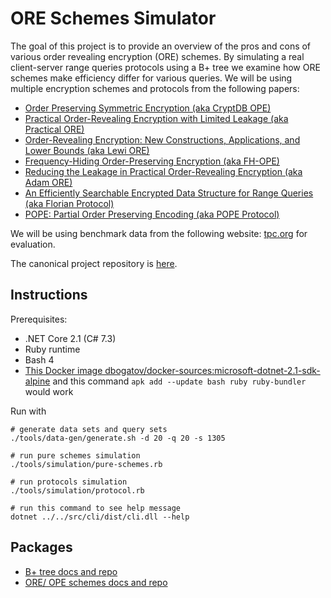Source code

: # ORE Schemes Simulator

The goal of this project is to provide an overview of the pros and cons of various order revealing encryption (ORE) schemes.
By simulating a real client-server range queries protocols using a B+ tree we examine how ORE schemes make efficiency differ for various queries.
We will be using multiple encryption schemes and protocols from the following papers:

- [Order Preserving Symmetric Encryption (aka CryptDB OPE)](https://eprint.iacr.org/2012/624.pdf)
- [Practical Order-Revealing Encryption with Limited Leakage (aka Practical ORE)](https://eprint.iacr.org/2015/1125.pdf)
- [Order-Revealing Encryption: New Constructions, Applications, and Lower Bounds (aka Lewi ORE)](https://eprint.iacr.org/2016/612.pdf)
- [Frequency-Hiding Order-Preserving Encryption (aka FH-OPE)](http://www.fkerschbaum.org/ccs15.pdf)
- [Reducing the Leakage in Practical Order-Revealing Encryption (aka Adam ORE)](https://eprint.iacr.org/2016/661.pdf)
- [An Efficiently Searchable Encrypted Data Structure for Range Queries (aka Florian Protocol)](https://arxiv.org/pdf/1709.09314.pdf)
- [POPE: Partial Order Preserving Encoding (aka POPE Protocol)](https://arxiv.org/pdf/1610.04025.pdf)

We will be using benchmark data from the following website: [tpc.org](http://www.tpc.org) for evaluation.

The canonical project repository is [here](https://git.dbogatov.org/bu/CS-562/Project-Code).

## Instructions

Prerequisites:

- .NET Core 2.1 (C# 7.3)
- Ruby runtime
- Bash 4
- [This Docker image dbogatov/docker-sources:microsoft-dotnet-2.1-sdk-alpine](https://hub.docker.com/r/dbogatov/docker-sources/tags/) and this command `apk add --update bash ruby ruby-bundler` would work

Run with

	# generate data sets and query sets
	./tools/data-gen/generate.sh -d 20 -q 20 -s 1305

	# run pure schemes simulation
	./tools/simulation/pure-schemes.rb

	# run protocols simulation
	./tools/simulation/protocol.rb

	# run this command to see help message
	dotnet ../../src/cli/dist/cli.dll --help

## Packages

- [B+ tree docs and repo](./src/b-plus-tree)
- [ORE/ OPE schemes docs and repo](./src/ore-schemes)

○ ○ ○ ○

*Problem statement*: Output a verbatim copy of all entries above; no pictures go in it.

*Final answer*:
Source code

: # ORE Schemes Simulator

The goal of this project is to provide an overview of the pros and cons of various order revealing encryption (ORE) schemes.
By simulating a real client-server range queries protocols using a B+ tree we examine how ORE schemes make efficiency differ for various queries.
We will be using multiple encryption schemes and protocols from the following papers:

- [Order Preserving Symmetric Encryption (aka CryptDB OPE)](https://eprint.iacr.org/2012/624.pdf)
- [Practical Order-Revealing Encryption with Limited Leakage (aka Practical ORE)](https://eprint.iacr.org/2015/1125.pdf)
- [Order-Revealing Encryption: New Constructions, Applications, and Lower Bounds (aka Lewi ORE)](https://eprint.iacr.org/2016/612.pdf)
- [Frequency-Hiding Order-Preserving Encryption (aka FH-OPE)](http://www.fkerschbaum.org/ccs15.pdf)
- [Reducing the Leakage in Practical Order-Revealing Encryption (aka Adam ORE)](https://eprint.iacr.org/2016/661.pdf)
- [An Efficiently Searchable Encrypted Data Structure for Range Queries (aka Florian Protocol)](https://arxiv.org/pdf/1709.09314.pdf)
- [POPE: Partial Order Preserving Encoding (aka POPE Protocol)](https://arxiv.org/pdf/1610.04025.pdf)

We will be using benchmark data from the following website: [tpc.org](http://www.tpc.org) for evaluation.

The canonical project repository is [here](https://git.dbogatov.org/bu/CS-562/Project-Code).

## Instructions

Prerequisites:

- .NET Core 2.1 (C# 7.3)
- Ruby runtime
- Bash 4
- [This Docker image dbogatov/docker-sources:microsoft-dotnet-2.1-sdk-alpine](https://hub.docker.com/r/dbogatov/docker-sources/tags/) and this command `apk add --update bash ruby ruby-bundler` would work

Run with

	# generate data sets and query sets
	./tools/data-gen/generate.sh -d 20 -q 20 -s 1305

	# run pure schemes simulation
	./tools/simulation/pure-schemes.rb

	# run protocols simulation
	./tools/simulation/protocol.rb

	# run this command to see help message
	dotnet ../../src/cli/dist/cli.dll --help

## Packages

- [B+ tree docs and repo](./src/b-plus-tree)
- [ORE/ OPE schemes docs and repo](./src/ore-schemes)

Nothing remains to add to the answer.